胡强被推搡一步气得摔球:“今天就一对一也打得你找牙!”
红鞋男嗤笑挑眉指着对面几人鼻子说:“不欺负你们这些重点班的细皮嫩肉,就比三分。”
胡强:“没问题!”
红鞋男:“一边出仨人,一人十个球,看哪边进的多。”
胡强:“来就来!”
红鞋男:“输的人给老子鞠躬说大哥我服了。”
胡强:“弟弟你等着!”
一边的体委拉几下都没拉住,把胡强拽到一边气得牙痒说:“谁让你答应了。”
胡强瞪眼:“君子不受篮下之辱!”
“那你倒是给我找能投三分的啊!”体委气得翻白眼,“咱们班最缺的就是射手,谁来上?”
胡强这下傻眼了,他和体委算班里除了邵泽涵外打得最好的,一个前峰一个中锋。
以前有邵泽涵这样的变态双能卫负责进球时还没感觉,现在不允许校队的人上场,他才发现他们根本就没能打的射手。
红鞋等得不耐烦:“怎么,你们重点班就是一群只敢喊话的缩头乌龟?”
话说到这份上,不上也得上。
红鞋轻蔑笑着,站在三分线出手就是一个入篮。
胡强脸瞬间拧成苦瓜:“上次怎么没见他这么能投?”
“你那脑袋不要就捐了,”体委生无可恋,“上次那是因为他们控球后卫拉胯,球传不到他手里。”
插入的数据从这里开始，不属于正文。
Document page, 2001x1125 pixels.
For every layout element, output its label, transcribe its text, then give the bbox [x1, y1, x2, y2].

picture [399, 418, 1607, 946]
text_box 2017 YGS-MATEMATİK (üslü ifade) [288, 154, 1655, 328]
眼看红鞋连进几个三分,胡强心里委屈:“那现在咋整啊。”
咋整,还能咋整,输也得硬气比完才行。
红鞋那边三个人,进球分别是8,7,5个。
轮到这边,胡强和体委先上,但两个人都不是投三分的料,超常发挥也只各投了5个。
围观的人越来越多,都是等着看重点班笑话的。
还剩最后一个出场机会,谁上?
大家都清楚,谁上结果都一样,但还是不想让最后一败的担子落在自己身上。
邵泽涵勾了下萧晚小腿:“怎么样,愿不愿意再给他们一个机会?”
萧晚扭头看着邵泽涵眼睛问:“你觉得我能做到?”
邵泽涵仰头抓了把头发漫不经心地说:“那要看你觉得你能做到吗?”
他又轻飘飘补了一句:“总不能比只会糊墙的大傻子还烂吧。”
萧晚笑了,他跳下单杠走向球场。
红鞋男还在叫嚣:“谁上?没人敢上就一块认输,赶紧回去刷你们题。”
周围又是一阵哄笑,哄笑中一个清亮干净的声音穿透而出。
“我上。”
大家都被这声音吸引,看见人群外正在走来的萧晚。
胡强心里正冒火,把萧晚拦下压着嗓子说:“这会儿你别捣乱。”
萧晚语气平静,像说自己早晨喝了杯豆浆一样,他说:“我可以,让我上。”
闻声过来的体委也想拦人,但转念一想,现在谁上都是输,萧晚愿意就随他算了。
体委扯走胡强,萧晚站在了三分线处。
红鞋打眼就很鄙夷。打篮球发生身体冲撞是常态,篮球运动员一般身体都很结实,又高又大。像萧晚这种细胳膊细腿的,一看就是门外汉。
红鞋连围观的耐心都没有,直接转身去和自己队友聊天。刚说两句话,队友眼神就直了,然后是一声篮球落地的声音。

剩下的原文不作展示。